19 January 2024

BRIC professor Janine Erler awarded Novo Nordisk Foundation Distinguished Innovator Grant

BRIC Professor Janine Erler
Professor Janine Erler is awarded DKK 5,94 million from the Novo Nordisk Foundation

Professor Janine Erler receives a DKK 5,94 million grant to support the development of a new anticancer therapy for clinical applications. Her goal is to produce RNA-based therapies targeting metastatic tumor growth.

A therapy that stops the growth of cancer that has spread through a patient’s body could potentially save the lives of many cancer patients. Professor Janine Erler’s work aims to develop a treatment for cancer patients with metastatic tumors.

Today, you can treat the original tumor, but once the cancer spreads, there are almost no treatments that can stop the growth of the metastatic tumors,” says Janine Erler. “We are designing the therapies and testing them for preclinical proof of concept to enable clinical development and commercialization,” she says.

RNA in cancer research

The Erler Group is focused on understanding what cancer cells need to spread to and grow on metastatic sites in the body. Based on these studies, they have identified the molecules that support metastatic tumor growth.

We will use RNA-based therapies to target these molecules because they are highly selective,” explains Janine Erler.

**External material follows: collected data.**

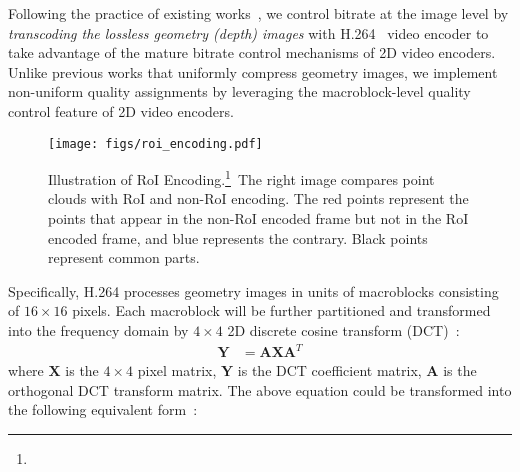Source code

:Following the practice of existing works~\cite{rudolph2023rabbit, shen2021rate, wang2023vqba}, we control bitrate at the image level by \textit{transcoding the lossless geometry (depth) images} with H.264~\cite{wiegand2003overview} video encoder to take advantage of the mature bitrate control mechanisms of 2D video encoders. Unlike previous works that uniformly compress geometry images, we implement non-uniform quality assignments by leveraging the macroblock-level quality control feature of 2D video encoders.

\begin{figure}[t]
\setlength{\abovecaptionskip}{0.2cm}
\setlength{\belowcaptionskip}{-0.2cm}
  \centering
    \texttt{[image: figs/roi\_encoding.pdf]}
  \caption[]{Illustration of RoI Encoding.\protect\footnote{}\ The right image compares point clouds with RoI and non-RoI encoding. The red points represent the points that appear in the non-RoI encoded frame but not in the RoI encoded frame, and blue represents the contrary. Black points represent common parts.}
  \label{fig-roi-encoding}
\end{figure}

Specifically, H.264 processes geometry images in units of macroblocks consisting of $16\times16$ pixels. Each macroblock will be further partitioned and transformed into the frequency domain by $4\times4$ 2D discrete cosine transform (DCT)~\cite{wiegand2003overview}:
\begin{align*}
    \mathbf{Y}&=\mathbf{A}\mathbf{X}\mathbf{A}^T
\end{align*}
where $\mathbf{X}$ is the $4\times4$ pixel matrix, $\mathbf{Y}$ is the DCT coefficient matrix, $\mathbf{A}$ is the orthogonal DCT transform matrix.
The above equation could be transformed into the following equivalent form~\cite{Richardson2003H2P}:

While RNA medicines are used to tackle a wide variety of human diseases, such therapies have not yet been developed for metastatic cancer. Professor Janine Erler will work together with the expert in RNA therapeutics, Professor Sakari Kauppinen from the Center for RNA Medicine at Aalborg University to develop the novel therapies.

Professor, CEO and founder

Throughout her entire academic career innovation has always been a part of her job. As a CEO and founder of multiple startups, she regards the Distinguished Innovator Grant as both an honor and recognition of her outstanding contributions to innovation.

My lifetime goal is to reduce patients’ suffering, and I have always applied myself where there is a clinical problem. So, I focused my research on metastases and how we can stop them from growing, because there is a lack of effective treatments,” says Janine Erler.